Note that the grave is not “discovered”, rather people say that back in the 1970s two boys lifted a slab of an old septic tank, when they were playing on the convent grounds. They saw numerous little skeletons.
This is an unverified story - we are not even given the boy’s names. A local historian, Catherine Corless, says that she “knows” that these would have been the bodies of children who died during the years of the operation of that children’s home. But we need some evidence - does anyone even know exactly where this grave might be? And are we sure it contains 800 bodies?
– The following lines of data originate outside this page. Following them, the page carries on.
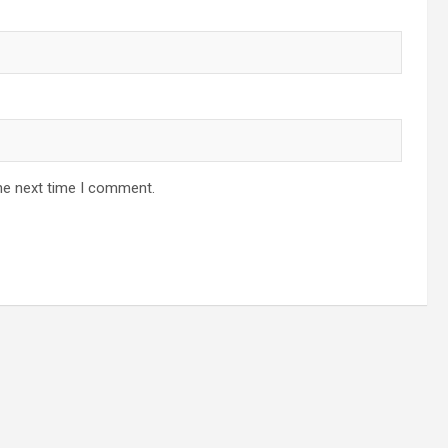
he next time I comment.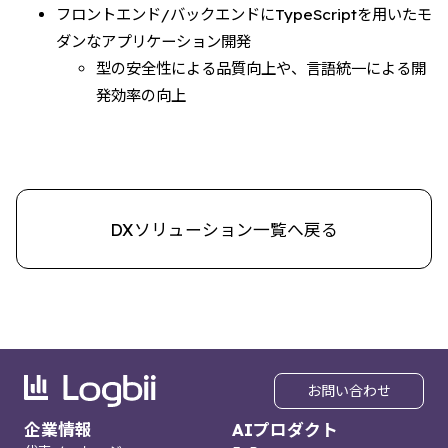
フロントエンド/バックエンドにTypeScriptを用いたモ
ダンなアプリケーション開発
型の安全性による品質向上や、言語統一による開
発効率の向上
DXソリューション一覧へ戻る
お問い合わせ
企業情報
AIプロダクト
And are we sure this is not just a vague folk memory of discovering a mass pauper’s grave from the 19th century?
Interesting, sobering story.
But did you notice that it was a Washington Post story very, very unfavorable towards earlier attitudes and abilities and Catholics in particular?
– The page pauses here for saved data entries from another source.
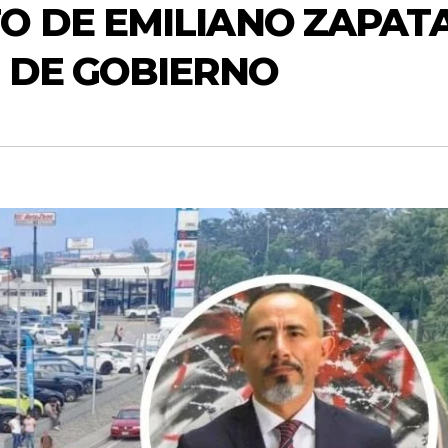
 DE EMILIANO ZAPATA
 DE GOBIERNO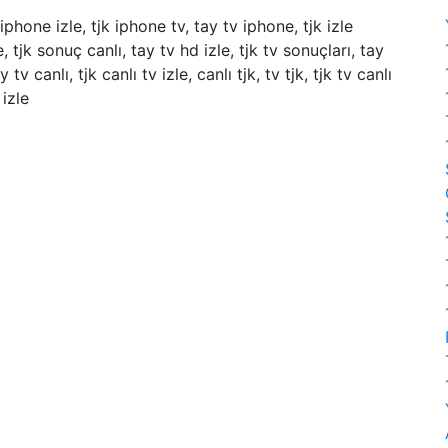
tv iphone izle, tjk iphone tv, tay tv iphone, tjk izle
, tjk sonuç canlı, tay tv hd izle, tjk tv sonuçları, tay
y tv canlı, tjk canlı tv izle, canlı tjk, tv tjk, tjk tv canlı
 izle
What is the truth, how long was the burial site used? How many bodies were actually found? Do I trust ANYTHING from the Washington Post, or the NY Times, or the ABCNNBCBS TV readers? No.
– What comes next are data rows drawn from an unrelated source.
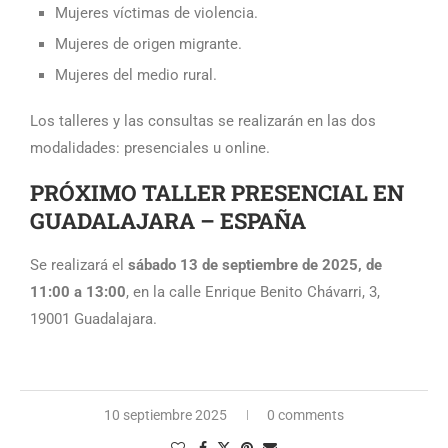
Mujeres víctimas de violencia.
Mujeres de origen migrante.
Mujeres del medio rural.
Los talleres y las consultas se realizarán en las dos
modalidades: presenciales u online.
PRÓXIMO TALLER PRESENCIAL EN
GUADALAJARA – ESPAÑA
Se realizará el
sábado 13 de septiembre de 2025, de
11:00 a 13:00
, en la calle Enrique Benito Chávarri, 3,
19001 Guadalajara.
10 septiembre 2025
0 comments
But, sometimes, they are partially right.
What is unverified? It seems to be a widely and long time reported story, here is one from the Tuam Herald.
“Committee and Sisters meet over unmarked mass grave”
Wednesday, 4th June, 2014 10:20am
Story by Siobhan Holliman
A MEETING was to take place last evening (Tuesday) between the Bon Secours Sisters and members of the Childrens Home Graveyard Committee regarding a planned memorial at the unmarked childrens graveyard in Tuam.
Up to 800 children and babies are buried in the mass grave on Dublin Road close to the site of the former mothers and babies home which was run by the Bon Secours Sisters in Tuam between 1925 and 1961.
As frequently reported in The Tuam Herald, for the past two years a local committee has been researching the plot and historian Catherine Corless from Brownsgrove found that death records show that at least 796 children died and were buried at the home.
Galway East TD Ciaran Cannon has called for a Dáil inquiry into the circumstances surrounding the unmarked burial site.
Chairperson of the memorial committee Teresa Killeen Kelly says while the story has caught the attention of the national media and politicians have spoken of their shock, the committees priority remains to have dignity restored to the dead babies by having a plaque with their names erected at the site.
We have commissioned a bronze plaque with the names and this will cost at least 6,500. There is other work that has to be done to improve access to the site. The minimum we need is 15,000 but were nowhere close to that at the moment, she said.